Sardined among hundreds of full-figured Tongans and their sacks and suitcases filled with food and personal possessions (the ship made this journey just once a week which meant anyone on it was usually gone for quite some time), Owain and I were conveyed towards the gangplank whether we liked it or not. I was ushered onto the propped-up walkway by the pointed end of one man’s umbrella gently pressed into the fleshy part of my bottom, only to look down and see that it wasn’t an umbrella but a machete, and that it wasn’t a man but an enormous pirate made out of trapezius muscles and menace. His tattooed neck was wider than my thigh.

I knew that Tonga was known informally as the Friendly Islands, but by this point it had seemed to me the man who came up with that amiable moniker had a good dealing in the ironic.
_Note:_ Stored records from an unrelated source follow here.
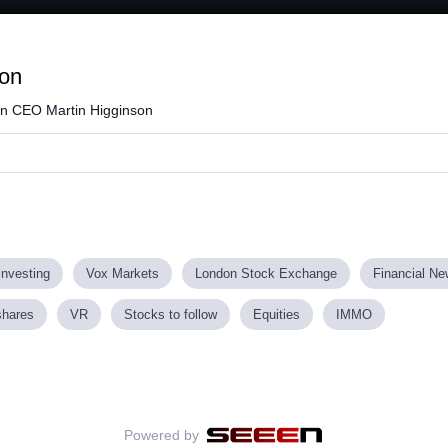
Loaded
:
74.90%
zon
n CEO Martin Higginson
investing
Vox Markets
London Stock Exchange
Financial N
shares
VR
Stocks to follow
Equities
IMMO
Powered by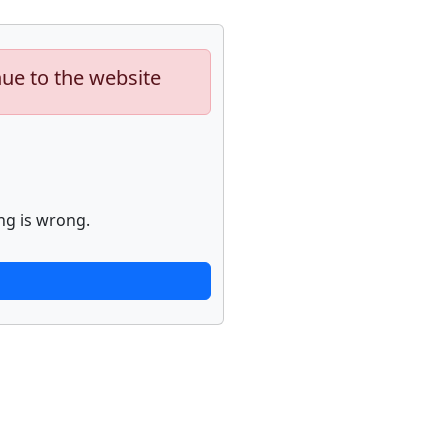
nue to the website
ng is wrong.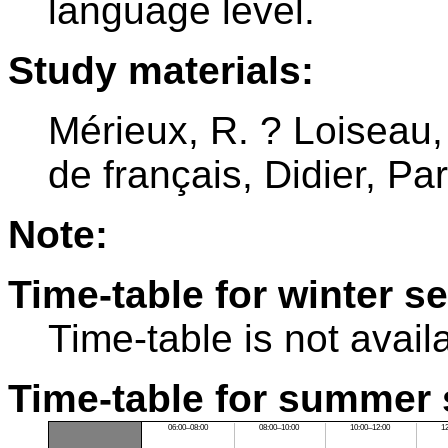
language level.
Study materials:
Mérieux, R. ? Loiseau,
de français, Didier, Pa
Note:
Time-table for winter s
Time-table is not avail
Time-table for summer 
06:00–08:00
08:00–10:00
10:00–12:00
1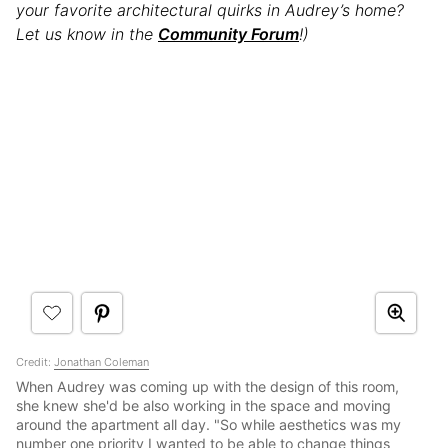
your favorite architectural quirks in Audrey’s home?
Let us know in the
Community Forum
!)
Credit:
Jonathan Coleman
When Audrey was coming up with the design of this room,
she knew she'd be also working in the space and moving
around the apartment all day. "So while aesthetics was my
number one priority I wanted to be able to change things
Nevertheless, thanks to the massive pirate’s encouragement I made it up on deck quick-sharp and was one of the first to roll out my mat on a little spot beneath the tarpaulin. Regardless of how uneasy I felt about being detained on an extremely sinkable ship with a pirate for 14 hours, I couldn’t help but be utterly absorbed by the scenery.

Boat ride to Ha'apai 4

It was a completely still morning and the sun was just about to cast the day in its full light. The placid purple ocean looked as flat and unmoving as a midnight delta, and a candy-floss-pink hue hovered just above a stark horizon and turned white, then grey, then cyan, as it rose into the sapphire sky. We leant against the handrail and watched the sunburst wash away these soft water colours, and replace them with fuller, more defined pastel tones. The boat withdrew from the mainland and sailed into an open sea, reducing our surrounds to just two striking shades of brilliant blue; and the silvery sundrops danced on the water’s surface, giving movement to a lifeless landscape. Now and again we’d drift passed scatterings of bosky islands barely bigger than a pitcher’s mound, crowded with dense and strangely neat verdure, and acting as our only measure of perspective for hours at a time.

Boat ride to Ha'apai 2Eventually the sun’s heat shewed us back under the plastic covering, where we lay with our backs against the steel hull, feeling the thrum of the engine ring through our limbs and watching the torn parts of the tarpaulin snap back and forth in the wind. By now the deck was full with bodies dozing on their pandanus mats; mothers cradling their newborns; fathers entertaining toddlers; teenagers listening to music; and Owain and I lodged in the middle of it with an elderly man reclined beside us sharing his burlap sack of breadfruit to use as a pillow.

I was as cramped as I might have been on the 8am out of East Putney, but not nearly as uneasy. In 14 hours the atmosphere never felt particularly affectionate but the indifference shown us by this community of passengers was in a way inclusive, which made it seem familiar and neighbourly. And not one other person stabbed me in the arse with a machete.